Jumlah kasus kebangkrutan diperkirakan akan terus meningkat pada tahun 2024, meskipun masih ada jarak untuk melampaui angka 757.816 kasus kebangkrutan yang dilaporkan pada tahun 2019, setahun sebelum pandemi melanda.
“Seperti yang telah diantisipasi, kami melihat pengajuan baru pada tahun 2023 meningkatkan momentum selama tahun 2022 dengan sejumlah besar pengajuan komersial memimpin perkiraan peningkatan dan normalisasi kembali ke volume kebangkrutan sebelum pandemi,” kata Wakil Presiden Epiq AACER, Michael Hunter dikutip dari Reuters, Kamis (4/1/2024).
Lebih lanjut, pihaknya memperkirakan peningkatan jumlah konsumen dan komersial yang mencari perlindungan kebangkrutan akan terus berlanjut pada tahun 2024. Perkiraan ini muncul karena berkurangnya stimulus pandemi, peningkatan biaya dana, suku bunga yang lebih tinggi, tunggakan yang meningkat, dan utang rumah tangga yang melampaui rekor.
Berdasarkan data The Fed, utang rumah tangga mencapai rekor tertinggi US$17,3 triliun pada akhir kuartal-III 2023. Data menunjukkan bahwa tingkat tunggakan juga meningkat, tapi angka tersebut juga masih berada di bawah angka sebelum pandemi.
Selama dua tahun terakhir, kondisi keuangan dunia usaha dan rumah tangga telah mengalami pengetatan signifikan. Hal ini disebabkan karena naiknya suku bunga The Fed yang agresif untuk menekan inflasi.

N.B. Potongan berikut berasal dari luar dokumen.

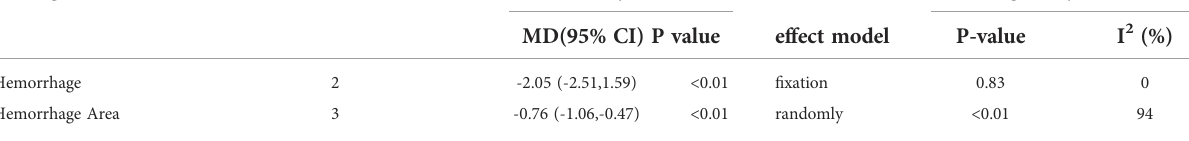
TABLE 3 Meta-analysis results of hemorrhagic.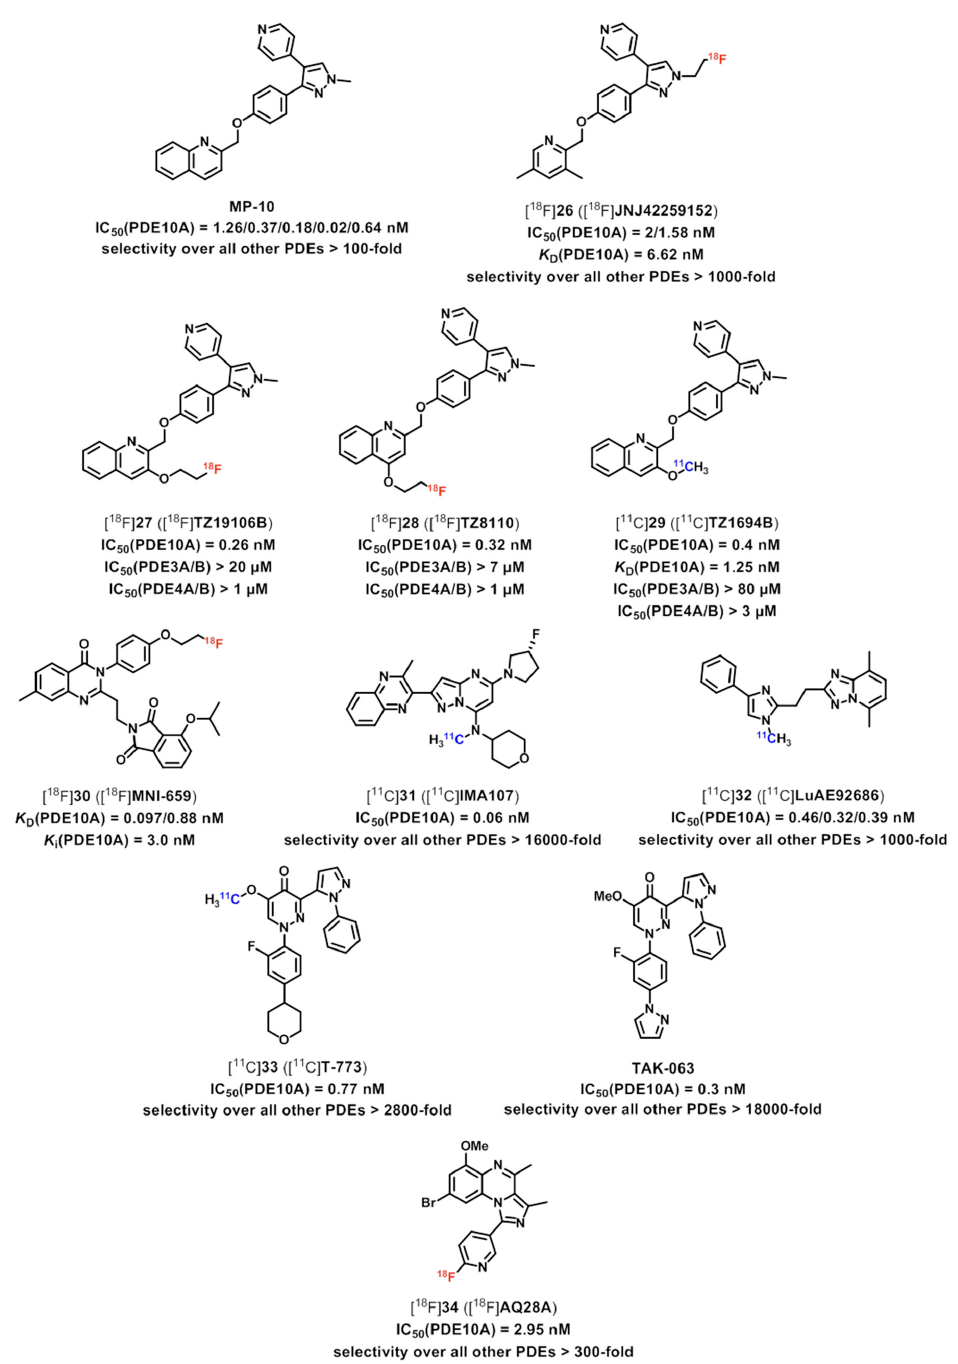
Figure 6. Molecular structures and IC 50 or K D / K i values for PDE10A of the PDE10A inhibitor MP-10 [110,114–117], the MP-10 -derived ([ 18 F]) 26 [111,112,117,118], ([ 18 F]) 27 and ([ 18 F]) 28 [119], ([ 11 C]) 29 [120,121], and the not MP-10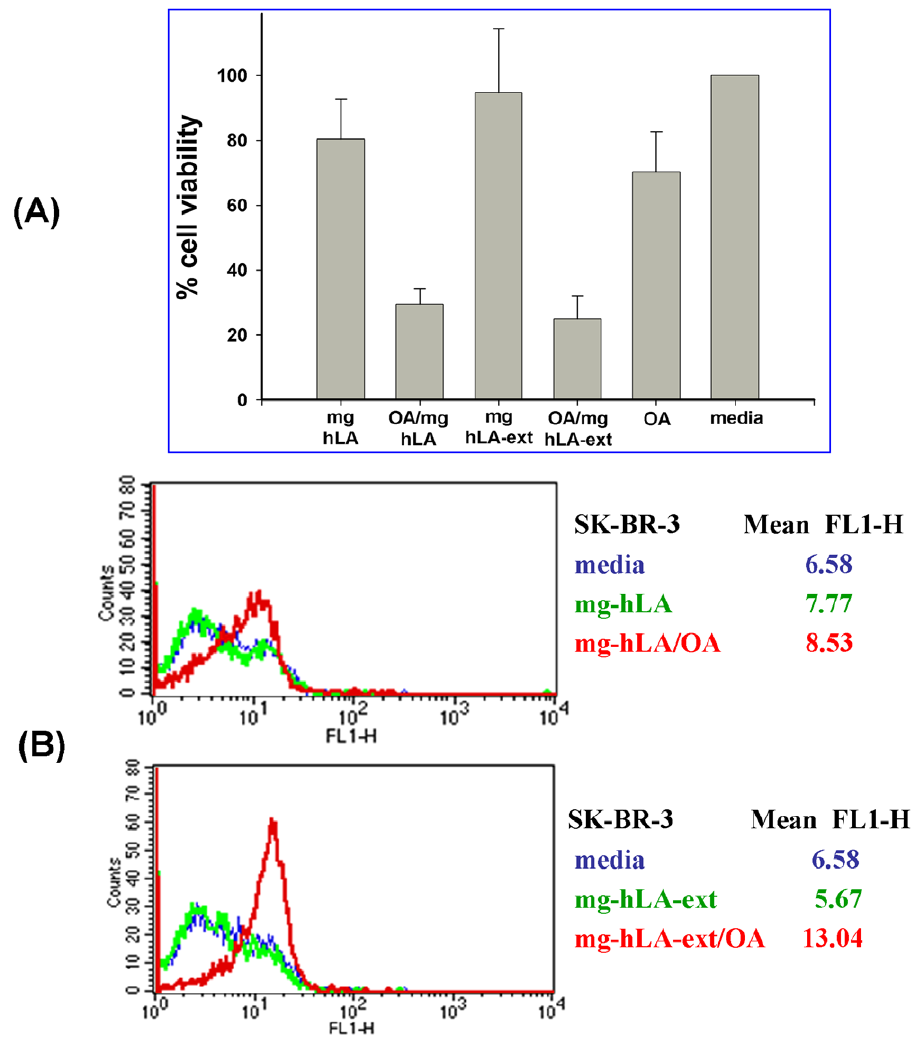
Figure 7. Measurement of tumoricidal activity during conversion of recombinant protein to tumoricidal complex. The effect on the cell viability of SK-BR-3 cells was studied after treatment with mg-hLA, mg-hLA/OA, and mg-hLA-ext and mg-hLA-ext/OA. The cells were incubated with molten globule proteins alone or complexed with OA, and their viability was investigated using Trypan blue (A) and by FACS analysis with Annexin V (B). When cells were incubated with the apo-form of hLA (mg-hLA and mg-hLA-ext), viability was comparable to the control (media alone) in the cell lines studied. When molten globule protein derived from hLA or hLA-ext was complexed with OA in a 1:10 ratio, viability of the cell lines SK- BR-3 was reduced. Results are shown as mean 6 SEM (*p ,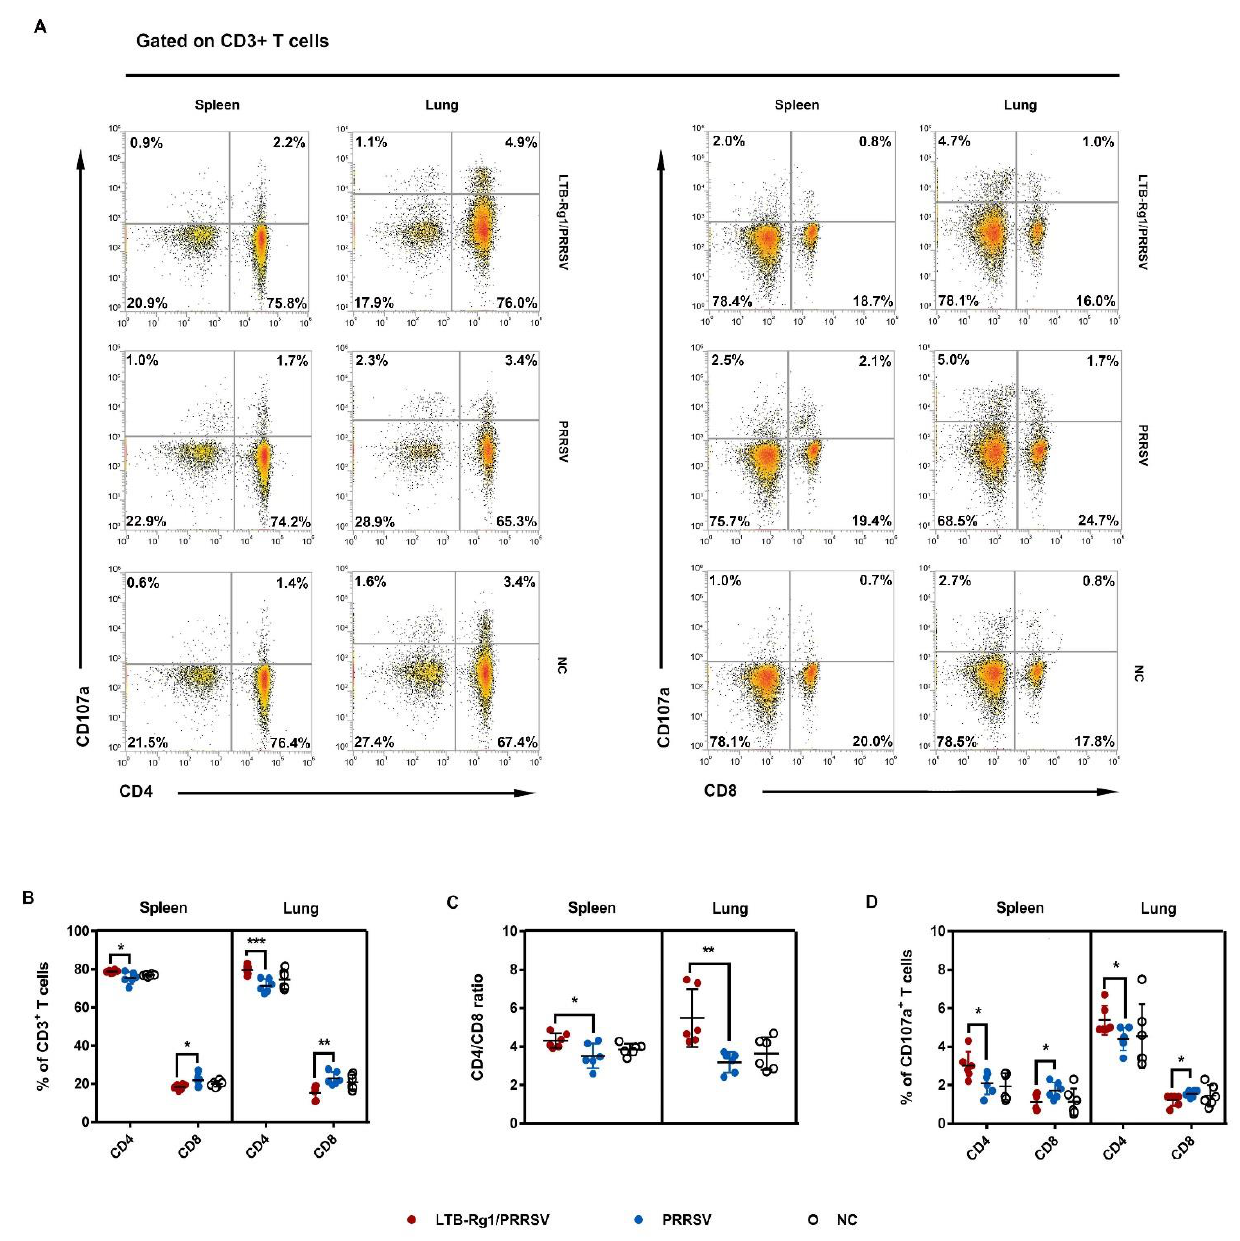
Figure 6. LTB-Rg1 selectively expanded CD4 + T cell proliferation. Mice ( n = 6/group) received PRRSV vaccine without or with LTB-Rg1. Splenocytes and lung mononuclear cells were collected on day 35 post-priming and analyzed by flow cytometry. ( A , B ) CD4 + and CD8 + T cell subpopulations. ( C ) CD4 + /CD8 + ratio. ( D ) CD107a + CD4 + and CD107a + CD8 + T cell percentages. Data are expressed as means ± SD. * p < 0.05, ** p < 0.01, *** p < 0.001.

Misalnya, suku bunga pinjaman hipotek, pada paruh kedua tahun lalu melonjak ke level tertinggi sejak awal abad ini.
Meski demikian, biaya pinjaman dan kondisi keuangan secara keseluruhan mereda selama kuartal-IV 2023 usai The Fed memberi isyarat akan segera mengakhiri siklus kenaikan suku bunganya. Bulan lalu, salah satu pejabat The Fed sendiri mengindikasikan bahwa mereka akan menurunkan suku bunga pada tahun ini.